TASK ITEM:
For each entry, return the text exactly and omit any image.

DATA LISTING:
-=-=-

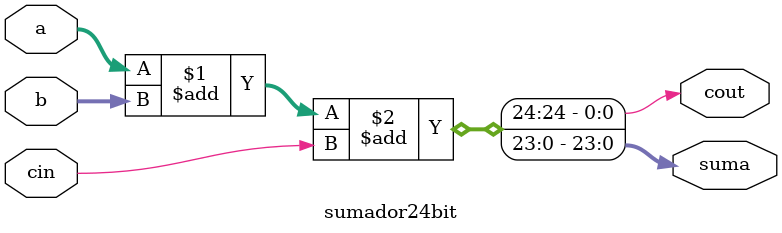
<source format=v>
module sumador24bit(
	output [23:0] suma,
	output cout,
	input [23:0] a,b,
	input cin);
	
	assign {cout,suma} = a +  b + cin;
	
endmodule


</source>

-=-=-

ANSWER TO THE EXERCISE:
<source format=v>
module sumador24bit(
	output [23:0] suma,
	output cout,
	input [23:0] a,b,
	input cin);
	
	assign {cout,suma} = a +  b + cin;
	
endmodule


</source>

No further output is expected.